Bass Connections Inspires New Teaching, Research

Students and faculty members say projects change their scholarship and classrooms

Faculty and students who took part in a Bass Connections project examining regulatory agencies included, from left to right: Kate Preston, Jonathon Free, Lori Bennear, Emily Pechar, Megan Hayes and David Cheang.
Faculty and students who took part in a Bass Connections project examining regulatory agencies included, from left to right: Kate Preston, Jonathon Free, Lori Bennear, Emily Pechar, Megan Hayes and David Cheang.

Five years into a doctoral program in history, Duke graduate student Jonathon Free has learned the scholar’s life can be a marathon.

But a recent six-week Bass Connections project taught him it can be a sprint as well.

Bass Connections meshes faculty, graduate and undergraduate students of varying backgrounds and expertise levels to examine real-world issues. Free stepped briefly off the dissertation treadmill last summer to work with a Bass team evaluating the work of federal regulatory agencies -- a topic that dovetailed nicely with his primary area of study, American coal mining in the 1970s.

The team did research, went to Washington, D.C., to observe a Congressional hearing and interview federal regulators, and wrote papers that will eventually be published in an upcoming text.

Free says now it was a turbo-charged experience that changed how he views the pace of scholarship.

“One of the issues a lot of history graduate students have is that there are so many documents out there to read, you could take 10 years to exhaust your topic -- and that’s a trap,” he said. “Having a real world timeline taught me a lot.”

duke forward

Ed Balleisen, Lori Bennear and others on the Bass Connections team discuss the project at a Duke Forward event.

This lesson is just one of many that students and faculty members are gleaning from Bass Connections, which debuted two years ago. Free, for example, says the Bass experience has made him a better writer because it forced him to synthesize information and produce work more quickly. And some faculty members say they’re tweaking their traditional courses thanks to their Bass experiences, such as taking lessons from the team-based experience to apply in their classrooms.
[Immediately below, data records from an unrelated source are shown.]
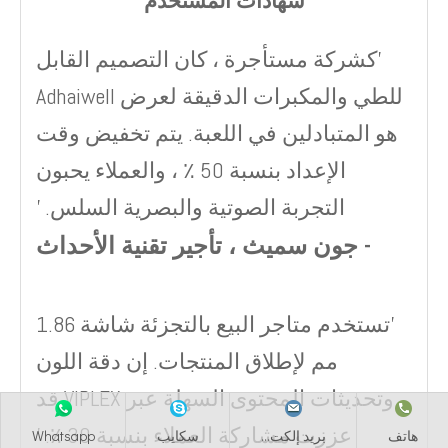
شهادات المستخدم
'كشركة مستأجرة ، كان التصميم القابل
للطي والمكبرات الدقيقة لعرض Adhaiwell
هو المتبادلين في اللعبة. يتم تخفيض وقت
الإعداد بنسبة 50 ٪ ، والعملاء يحبون
التجربة الصوتية والبصرية السلس. '
- جون سميث ، تأجير تقنية الأحداث
'تستخدم متاجر البيع بالتجزئة شاشة 1.86
مم لإطلاق المنتجات. إن دقة اللون
وتحديثات المحتوى السهلة عبر VIPLEX قد
عززت مشاركة العملاء بنسبة 30 ٪. '
هاتف
بريد إلكت...
سكايب
Whatsapp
Free, who has one year of graduate work left, hopes to be a public intellectual, eventually blogging, commenting and writing op-eds on topics related to his area of expertise. The Bass experience, he said, emphasized the importance of deadlines and clear, concise writing.

“It was really good training to be a public scholar,” Free said.

Free’s Bass project was led in part by Ed Balleisen, a Duke history professor and new vice provost for interdisciplinary studies. Balleisen said the Bass experience has led him to rethink both his own research priorities and his approach to teaching research in regular classes, such as “The Modern Regulatory State.”

Last semester, Balleisen for the first time had his students do their final research projects in two-person teams, an effort that yielded work with significant depth. One team, for example, studied sovereign nation default by using case studies such as a recent municipal bankruptcy in Alabama and the Ottoman Empire’s inability to pay debts in the late 19th century.

“I could ask them to engage in more complex analysis simply because with two people, there’s more time,” he said. “There were some really, really good papers that were probably better than a single student could have done.”

And then there was the interpersonal dynamic.

“The team format also creates the challenges, and sometimes the problems, that come with working with someone else,” Balleisen said. “That’s a good experience. It’s called life.”

For two decades, Emily Klein has taught a large, introductory earth sciences course. While the course, which routinely enrolled close to 200 students, had some restrictions due to its size, Klein was generally pleased with the lecture environment. But then the Nicholas School of the Environment professor took part in a Bass Connections project analyzing energy and environmental issues and came away determined to improve her lecture course.

The Bass project was heavy on active, small-group learning, Klein said. She wanted that for her lecture course, even if she had 180 students to teach. So she turned to technology to give students a more dynamic role in the learning process.

Soon, they were using Google Earth and other digital tools to measure craters left by meteorite strikes or the volume of rock removed during strip mining excavation. They studied satellite photos of glaciers over time to track ice melt and understand the impacts of climate change. These may seem like small changes, but in a huge classroom, the increased level of student engagement was clear, Klein said.

“These are simple things, but it’s a little like taking a geology field trip,” Klein said. “The Bass experience really compelled me to dig into more active learning approaches.”